In the data below, how many lines contain the string "documentclass"? Reply with the number only.

EXERCISE INPUTS:
============

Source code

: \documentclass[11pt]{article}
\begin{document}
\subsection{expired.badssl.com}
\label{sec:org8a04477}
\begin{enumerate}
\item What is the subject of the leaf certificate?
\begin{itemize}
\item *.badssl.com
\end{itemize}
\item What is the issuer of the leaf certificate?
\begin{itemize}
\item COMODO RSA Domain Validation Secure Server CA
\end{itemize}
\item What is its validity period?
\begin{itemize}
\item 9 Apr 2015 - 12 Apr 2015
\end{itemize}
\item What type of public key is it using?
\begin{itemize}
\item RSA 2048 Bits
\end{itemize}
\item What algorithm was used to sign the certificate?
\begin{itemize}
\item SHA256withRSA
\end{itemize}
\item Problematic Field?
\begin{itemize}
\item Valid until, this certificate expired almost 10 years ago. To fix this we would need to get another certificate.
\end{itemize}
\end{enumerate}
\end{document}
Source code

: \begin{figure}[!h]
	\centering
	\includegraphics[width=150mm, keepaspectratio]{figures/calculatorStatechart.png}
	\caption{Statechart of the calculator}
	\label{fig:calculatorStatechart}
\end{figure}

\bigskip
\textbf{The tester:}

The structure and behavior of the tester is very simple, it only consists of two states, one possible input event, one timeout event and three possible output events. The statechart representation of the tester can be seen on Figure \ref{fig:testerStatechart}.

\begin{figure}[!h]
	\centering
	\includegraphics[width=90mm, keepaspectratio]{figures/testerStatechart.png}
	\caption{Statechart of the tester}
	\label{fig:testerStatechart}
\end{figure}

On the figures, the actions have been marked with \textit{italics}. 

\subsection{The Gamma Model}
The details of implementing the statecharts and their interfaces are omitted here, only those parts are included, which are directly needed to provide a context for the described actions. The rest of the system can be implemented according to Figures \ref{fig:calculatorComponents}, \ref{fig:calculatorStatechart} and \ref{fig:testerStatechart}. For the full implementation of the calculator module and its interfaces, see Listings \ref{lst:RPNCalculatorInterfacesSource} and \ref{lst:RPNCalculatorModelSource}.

============

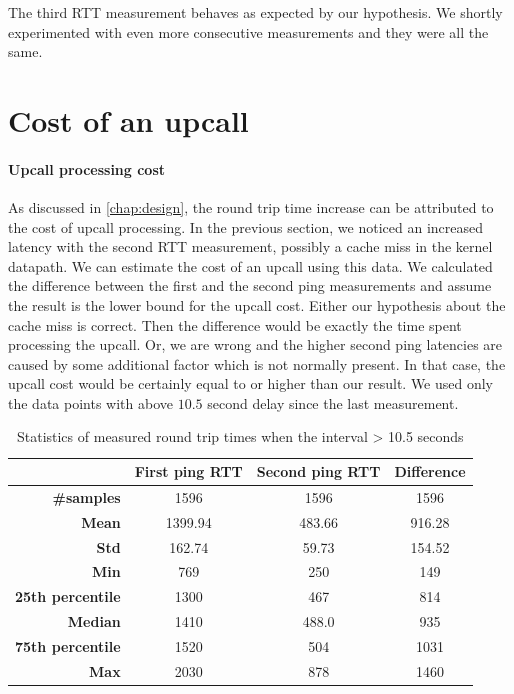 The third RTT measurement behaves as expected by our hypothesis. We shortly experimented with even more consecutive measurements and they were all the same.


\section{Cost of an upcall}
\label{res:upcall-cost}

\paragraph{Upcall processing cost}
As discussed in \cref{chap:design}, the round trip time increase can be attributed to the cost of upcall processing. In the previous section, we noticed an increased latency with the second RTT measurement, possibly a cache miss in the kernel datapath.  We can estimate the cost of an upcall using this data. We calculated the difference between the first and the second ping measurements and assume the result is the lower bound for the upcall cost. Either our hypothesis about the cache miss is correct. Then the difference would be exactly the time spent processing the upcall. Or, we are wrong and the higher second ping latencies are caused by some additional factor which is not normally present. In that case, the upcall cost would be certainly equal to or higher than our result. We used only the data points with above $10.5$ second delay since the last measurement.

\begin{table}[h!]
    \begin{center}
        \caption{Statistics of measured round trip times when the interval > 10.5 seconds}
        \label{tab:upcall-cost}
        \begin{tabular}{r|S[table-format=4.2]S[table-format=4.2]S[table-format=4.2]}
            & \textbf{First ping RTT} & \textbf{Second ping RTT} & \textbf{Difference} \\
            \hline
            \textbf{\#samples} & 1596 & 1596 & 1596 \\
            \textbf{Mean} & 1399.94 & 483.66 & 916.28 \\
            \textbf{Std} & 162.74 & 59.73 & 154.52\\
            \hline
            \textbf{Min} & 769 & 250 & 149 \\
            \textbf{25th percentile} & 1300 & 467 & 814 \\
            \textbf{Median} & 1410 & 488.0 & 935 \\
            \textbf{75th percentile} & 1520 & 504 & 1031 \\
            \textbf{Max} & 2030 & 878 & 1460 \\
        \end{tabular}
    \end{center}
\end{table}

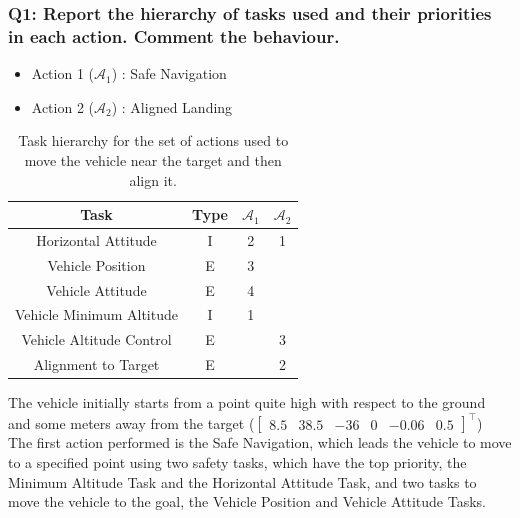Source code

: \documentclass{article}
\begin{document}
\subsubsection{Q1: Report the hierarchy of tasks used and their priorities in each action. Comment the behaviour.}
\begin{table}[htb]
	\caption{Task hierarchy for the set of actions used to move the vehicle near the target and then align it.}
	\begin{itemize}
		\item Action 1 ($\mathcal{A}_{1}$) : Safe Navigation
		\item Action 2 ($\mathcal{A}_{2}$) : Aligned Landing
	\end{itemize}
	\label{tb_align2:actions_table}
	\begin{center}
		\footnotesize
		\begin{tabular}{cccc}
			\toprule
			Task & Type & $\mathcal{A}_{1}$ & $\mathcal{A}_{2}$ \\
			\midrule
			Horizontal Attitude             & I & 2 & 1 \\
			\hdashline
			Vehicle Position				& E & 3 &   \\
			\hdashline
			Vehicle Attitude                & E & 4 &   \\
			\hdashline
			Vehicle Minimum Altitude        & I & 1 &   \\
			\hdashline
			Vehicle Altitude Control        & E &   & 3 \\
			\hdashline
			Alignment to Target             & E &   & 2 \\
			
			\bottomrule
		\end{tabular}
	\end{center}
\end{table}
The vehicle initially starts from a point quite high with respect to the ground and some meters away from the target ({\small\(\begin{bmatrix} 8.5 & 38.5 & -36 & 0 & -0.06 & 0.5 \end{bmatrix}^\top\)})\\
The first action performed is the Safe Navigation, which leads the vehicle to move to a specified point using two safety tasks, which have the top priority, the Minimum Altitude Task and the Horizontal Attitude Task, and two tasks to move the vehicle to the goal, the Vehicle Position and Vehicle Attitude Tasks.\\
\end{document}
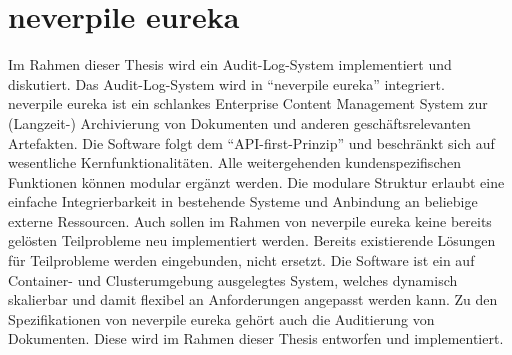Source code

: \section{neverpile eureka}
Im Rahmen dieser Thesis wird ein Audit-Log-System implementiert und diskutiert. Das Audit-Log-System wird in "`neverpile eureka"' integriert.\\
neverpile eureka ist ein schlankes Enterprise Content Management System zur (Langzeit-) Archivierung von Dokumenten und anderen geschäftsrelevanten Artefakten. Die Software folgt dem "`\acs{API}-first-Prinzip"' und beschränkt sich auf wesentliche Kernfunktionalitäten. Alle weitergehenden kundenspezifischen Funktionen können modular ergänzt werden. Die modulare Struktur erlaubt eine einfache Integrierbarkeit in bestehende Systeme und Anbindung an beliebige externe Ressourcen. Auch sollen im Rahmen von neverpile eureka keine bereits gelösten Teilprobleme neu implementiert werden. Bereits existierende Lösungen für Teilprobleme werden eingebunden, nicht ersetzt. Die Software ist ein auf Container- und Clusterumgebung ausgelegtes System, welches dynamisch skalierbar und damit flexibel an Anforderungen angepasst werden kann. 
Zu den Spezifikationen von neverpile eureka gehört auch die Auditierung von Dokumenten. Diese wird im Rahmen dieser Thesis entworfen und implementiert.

============

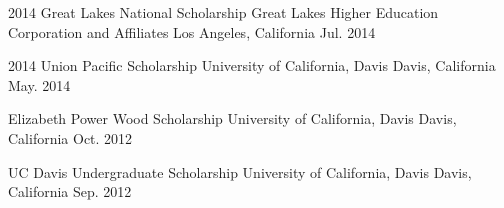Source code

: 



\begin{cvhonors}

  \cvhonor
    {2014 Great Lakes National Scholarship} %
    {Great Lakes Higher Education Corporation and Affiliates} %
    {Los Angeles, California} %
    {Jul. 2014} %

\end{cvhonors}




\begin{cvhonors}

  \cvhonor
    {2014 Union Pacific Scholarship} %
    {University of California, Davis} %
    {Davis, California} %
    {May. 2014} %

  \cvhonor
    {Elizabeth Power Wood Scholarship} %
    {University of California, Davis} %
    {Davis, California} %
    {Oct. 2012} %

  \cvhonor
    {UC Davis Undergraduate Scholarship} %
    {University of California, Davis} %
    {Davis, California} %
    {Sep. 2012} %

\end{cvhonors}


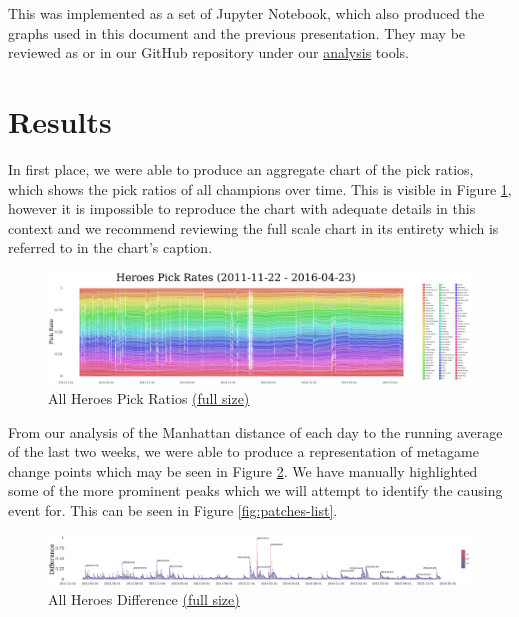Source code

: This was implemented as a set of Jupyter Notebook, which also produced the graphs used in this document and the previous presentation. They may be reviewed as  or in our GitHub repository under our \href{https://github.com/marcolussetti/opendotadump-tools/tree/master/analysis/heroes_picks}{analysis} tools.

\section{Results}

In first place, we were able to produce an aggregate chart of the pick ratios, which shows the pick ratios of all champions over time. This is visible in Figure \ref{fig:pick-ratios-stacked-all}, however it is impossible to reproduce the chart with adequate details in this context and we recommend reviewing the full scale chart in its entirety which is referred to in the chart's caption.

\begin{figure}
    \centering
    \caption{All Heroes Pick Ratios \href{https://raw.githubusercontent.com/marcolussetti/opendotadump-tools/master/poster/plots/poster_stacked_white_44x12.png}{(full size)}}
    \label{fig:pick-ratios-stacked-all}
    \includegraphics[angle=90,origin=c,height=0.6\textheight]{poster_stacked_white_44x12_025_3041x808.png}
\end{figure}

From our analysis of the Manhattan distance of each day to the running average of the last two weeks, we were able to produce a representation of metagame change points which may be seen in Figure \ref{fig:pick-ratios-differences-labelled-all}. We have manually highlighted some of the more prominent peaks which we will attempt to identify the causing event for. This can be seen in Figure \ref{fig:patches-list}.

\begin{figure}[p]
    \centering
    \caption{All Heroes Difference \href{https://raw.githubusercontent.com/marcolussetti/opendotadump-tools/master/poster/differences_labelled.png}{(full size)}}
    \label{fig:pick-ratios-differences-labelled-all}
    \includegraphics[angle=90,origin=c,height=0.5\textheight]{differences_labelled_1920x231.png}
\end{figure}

============

RESPONSE TO THIS EXERCISE: 2